Overview:
We are seeking a highly skilled and experienced Senior Data Engineer to join our team. The ideal candidate will possess a strong background in data architecture, management, and integration, particularly within the energy commodities or financial services sectors. This role will involve designing robust data solutions, ensuring data quality, and implementing ETL processes to support our business objectives.
Key Responsibilities:
* Data Architecture Development: Design, implement, and maintain scalable and reliable data architecture frameworks that support the organization's strategic goals and objectives.
* ETL/ELT Design and Implementation: Architect and develop ETL and ELT processes utilizing SnapLogic and other integration tools to extract, transform, and load data from various sources into centralized data stores.
* Data Modeling: Collaborate with business stakeholders to create comprehensive data models, optimizing logical and physical data design and ensuring alignment with business requirements.
* Data Management and Governance: Establish and enforce data management best practices, including data governance frameworks to ensure data accuracy, consistency, and availability across the organization.
* Quality Assurance: Conduct comprehensive data quality assessments and audits, identifying and resolving data issues to maintain high standards of data integrity.
* Data Integration: Facilitate seamless data integration across various systems and platforms by developing and maintaining data ingestion pipelines that support real-time and batch processing.
* Collaboration with Teams: Work closely with data scientists, business analysts, and software engineers to understand data needs and provide suitable data solutions and architecture for analytics and reporting.

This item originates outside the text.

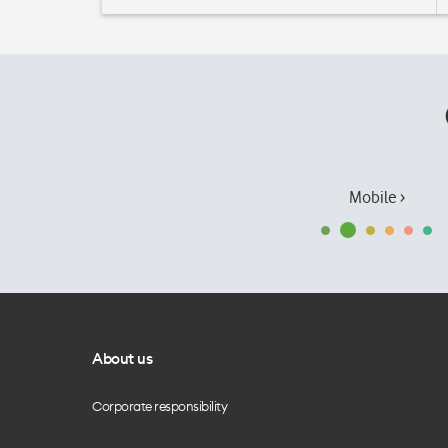
Mobile ›
About us
Corporate responsibility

* Cloud Database Management: Manage relational and non-relational databases using Snowflake and Oracle, including performance tuning, optimization, and effective indexing strategies.
* Data Analysis and Visualization: Utilize Python and business intelligence tools (Power BI, Tableau) to analyze complex datasets and create meaningful visualizations and reports that facilitate data-driven decision-making.
* Machine Learning Implementation: Collaborate with machine learning practitioners to implement machine learning solutions, ensuring the proper infrastructure and data pipelines are in place to support model development and deployment.
* Training and Knowledge Transfer: Mentor and train junior staff, providing knowledge transfer on data architecture and engineering best practices, tools, and technologies.
* Vendor Management: Evaluate, select, and manage relationships with vendors and technology partners to integrate new data tools and solutions, staying abreast of vendor trends that impact data strategies.
* Research and Innovation: Stay current with emerging trends, technologies, and best practices in data architecture, big data analytics, and AI/ML, recommending innovative solutions that enhance the organization's data capabilities.
Relevant Skills and Qualifications:
* Bachelor's degree in Computer Science, Information Technology, Data Science, or a related field; Master's degree preferred.
* Proven experience in data architecture, data engineering, or a related field.
* Proficiency in SQL, T-SQL, and data modeling techniques.
* Experience with ETL/ELT tools, specifically SnapLogic.
* Familiarity with cloud data warehousing solutions, particularly Snowflake or Oracle.
* Strong programming skills in Python, with experience in data libraries such as Pandas and NumPy.
* Familiarity with modern data integration and data pipeline architectures.
* Knowledge of machine learning and artificial intelligence concepts and tools.
* Experience using BI tools (Power BI, Tableau) for data visualization and reporting.
* Excellent analytical skills with a focus on data quality and management.
* Strong communication and interpersonal skills, with experience in vendor management.